Luhn used [Zipf's Law] as a null hypothesis to enable him to specify two cut-offs, an upper and a lower, thus excluding non-significant words. The words exceeding the upper cut-off were considered to be common and those below the lower cut-off rare, and therefore not contributing significantly to the content of the article. He thus devised a counting technique for finding significant words. Consistent with this he assumed that the resolving power of significant words, by which he meant the ability of words to discriminate content, reached a peak at a rank order position half way between the two cut-offs and from the peak fell off in either direction reducing to almost zero at the cut-off points. A certain arbitrariness is involved in determining the cut-offs. There is no oracle which gives their values.
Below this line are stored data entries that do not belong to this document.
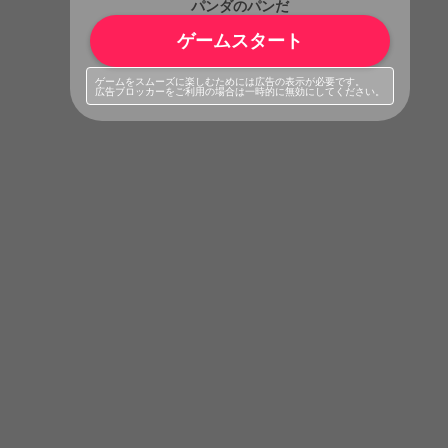
パンダのパンだ
ゲームスタート
ゲームをスムーズに楽しむためには広告の表示が必要です。
広告ブロッカーをご利用の場合は一時的に無効にしてください。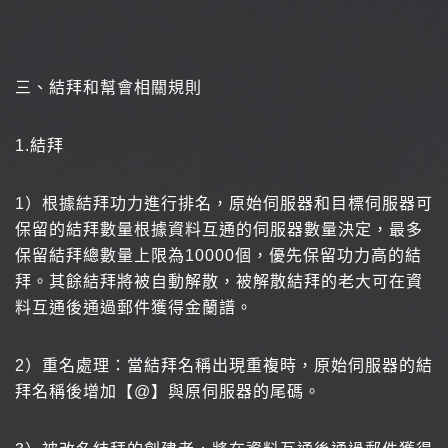
三、結拜和幫會相關規則
1.
結拜
1
）根據結拜功力進行排名，原始伺服器和目標伺服器可
保留的結拜數量根據資料互通的伺服器數量決定，最多
保留結拜總數量上限為10000個，優先保留功力高的結
拜。其餘結拜將被自動解散，被解散結拜的老大可在資
料互通後通過郵件獲得金蘭譜。
2
）重名處理：當結拜名稱出現重複時，原始伺服器的結
拜名稱後增加【@】與原伺服器的尾碼。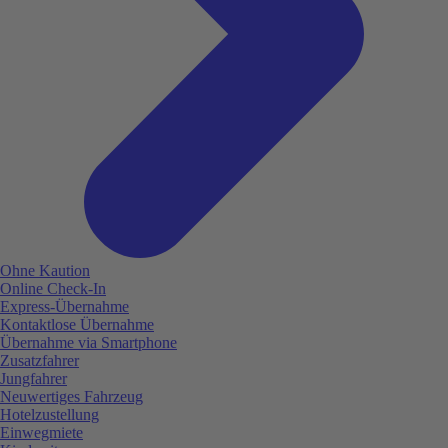
Ohne Kaution
Online Check-In
Express-Übernahme
Kontaktlose Übernahme
Übernahme via Smartphone
Zusatzfahrer
Jungfahrer
Neuwertiges Fahrzeug
Hotelzustellung
Einwegmiete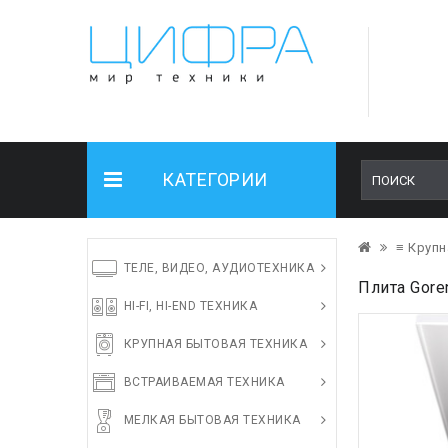
КАТЕГОРИИ
≡ Крупн
ТЕЛЕ, ВИДЕО, АУДИОТЕХНИКА
Плита Gore
HI-FI, HI-END ТЕХНИКА
КРУПНАЯ БЫТОВАЯ ТЕХНИКА
ВСТРАИВАЕМАЯ ТЕХНИКА
МЕЛКАЯ БЫТОВАЯ ТЕХНИКА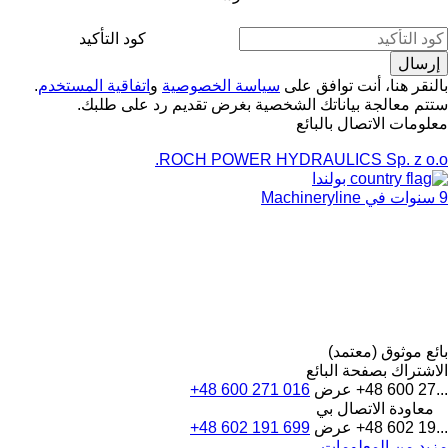
كود التأكيد
بالنقر هنا، أنت توافق على
سياسة الخصوصية
و
اتفاقية المستخدم
.
ستتم معالجة بياناتك الشخصية بغرض تقديم رد على طلبك.
معلومات الاتصال بالبائع
ROCH POWER HYDRAULICS Sp. z o.o.
بولندا
9 سنوات في Machineryline
بائع موثوق (معتمد)
الاشتراك بصفحة البائع
+48 600 27...
عرض
+48 600 271 016
معاودة الاتصال بي
+48 602 19...
عرض
+48 602 191 699
مزيد من المعلومات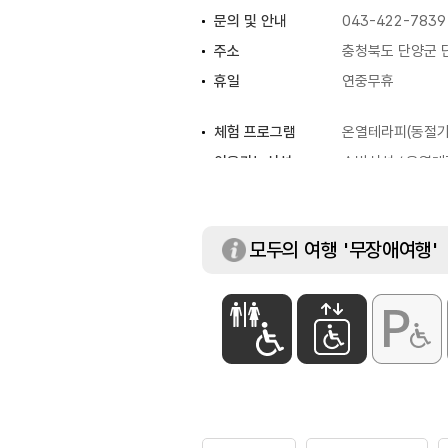
문의 및 안내
043-422-7839
주소
충청북도 단양군 단
휴일
연중무휴
체험 프로그램
온열테라피(동절기 
이용가능시설
숙박시설 / 온열테라
모두의 여행 '무장애여행'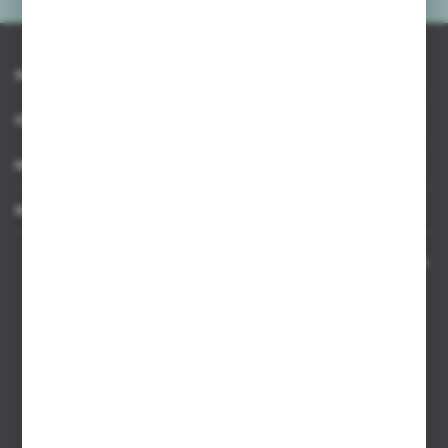
INFORMACJE
OBSŁUGA KLIENTA
MOJE KONTO
MASZ PYTANIE
Kontakt telefoniczny 8:00-17:00 w dni robocze oraz 8:00-14:00
w soboty
Dział sprzedaży internetowej
+48 533 677 055
Dział sprzedaży stacjonarnej
+48 745 57 35
Zakupy hurtowe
They have to be established by trial and error.

The fundamental hypothesis made now is that a content-bearing word is a word that distinguishes more than one class of documents with respect to the extent to which the topic referred to by the word is treated in the documents in each class.

In the simple case of removing high frequency words by means of a 'stop' word list we are attempting to increase the level of discrimination between document. (van Rijsbergen, C. J., Information Retrieval, Butterworths, London, 2nd ed., 1979, http://www.dcs.gla.ac.uk/Keith/Preface.html )

There are various ways of combining term frequencies and inverse document frequencies, and empirical studies (Salton, Gerard & Yang, Chung-Shu, On the specification of term values in automatic indexing, in 29 Journal of Documentation, 4, 351-372 (1973)) show that the optimal combination may vary from collection to collection. Generally, tf is multiplied by idf to obtain a combined term weight. Alternatives would be for instance to entirely discard terms with idf below a set threshold — which seems to be slightly better for searchers that require high precision. Both measures are usually smoothed by taking logarithms rather than the straight measure — or some similar simple transformation — to avoid dramatic effects of small numbers. (Karlgren, Jussi, The Basics of Information Retrieval: Statistics and Linguistics, 2000, http://www.sics.se/ jussi/Undervisning/texter/ir-textbook.pdf )

Most algorithms in use introduce document length as a normalization factor of some sort, if the documents in the document base vary as regards length (Salton, Gerald & Buckley, Christopher, Term weighting approaches in automatic text retrieval, in 24 Information Processing and Management, 5, 513-523 (1988)). (Karlgren, Jussi, The Basics of Information Retrieval: Statistics and Linguistics, op. cit.)